• [Aim of the task]
Would you return the data exactly as given, except for its pictures?

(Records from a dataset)

++++++++

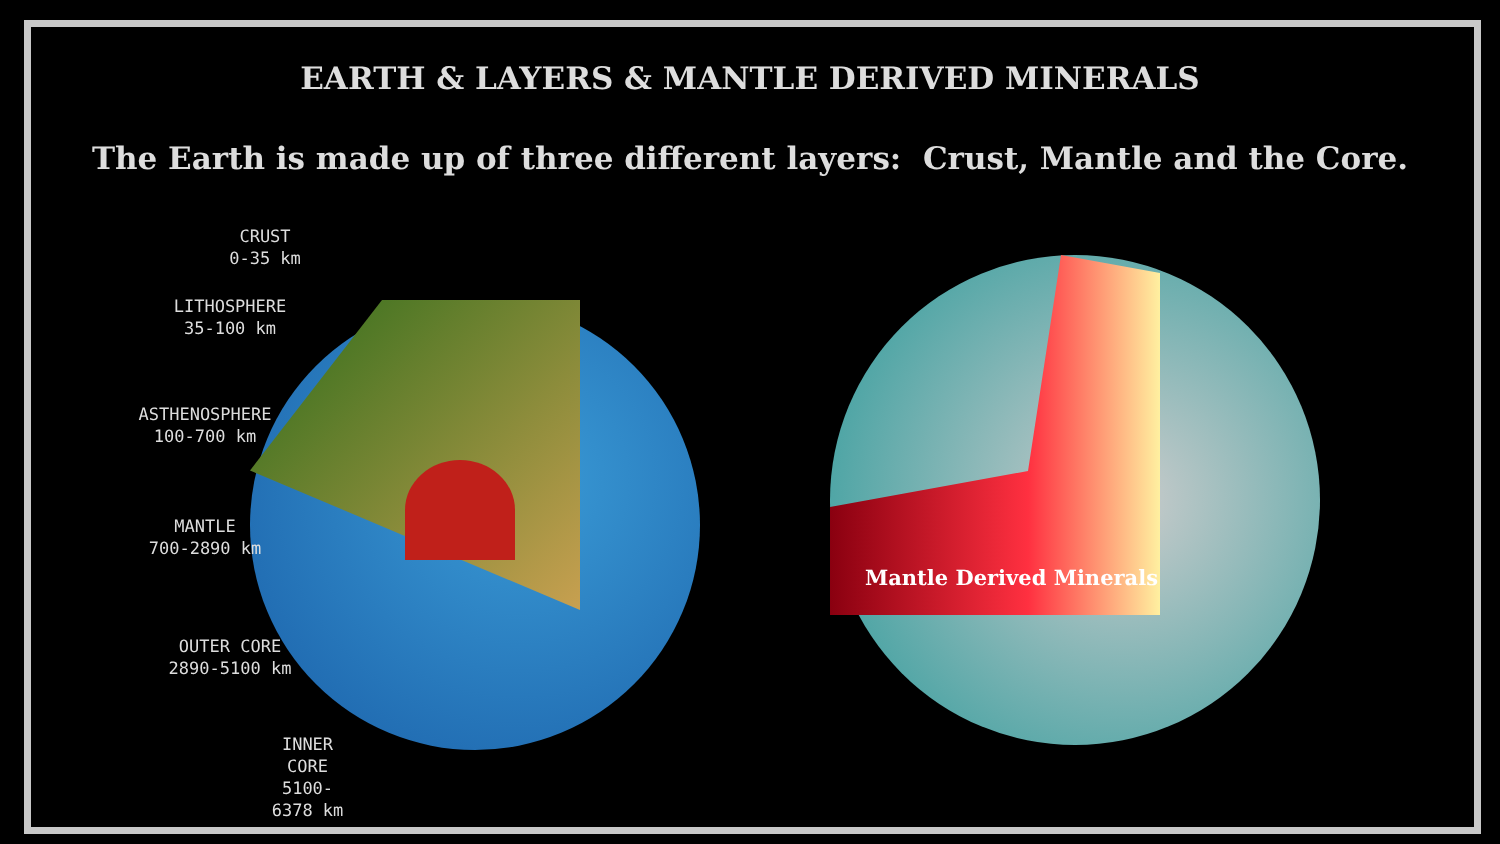EARTH & LAYERS & MANTLE DERIVED MINERALS
The Earth is made up of three different layers: Crust, Mantle and the Core.
CRUST
0-35 km
LITHOSPHERE
35-100 km
ASTHENOSPHERE
100-700 km
MANTLE
700-2890 km
OUTER CORE
2890-5100 km
INNER CORE
5100-6378 km
Mantle Derived Minerals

++++++++

• [Reply to the task]
EARTH & LAYERS & MANTLE DERIVED MINERALS
The Earth is made up of three different layers: Crust, Mantle and the Core.
CRUST
0-35 km
LITHOSPHERE
35-100 km
ASTHENOSPHERE
100-700 km
MANTLE
700-2890 km
OUTER CORE
2890-5100 km
INNER CORE
5100-6378 km
Mantle Derived Minerals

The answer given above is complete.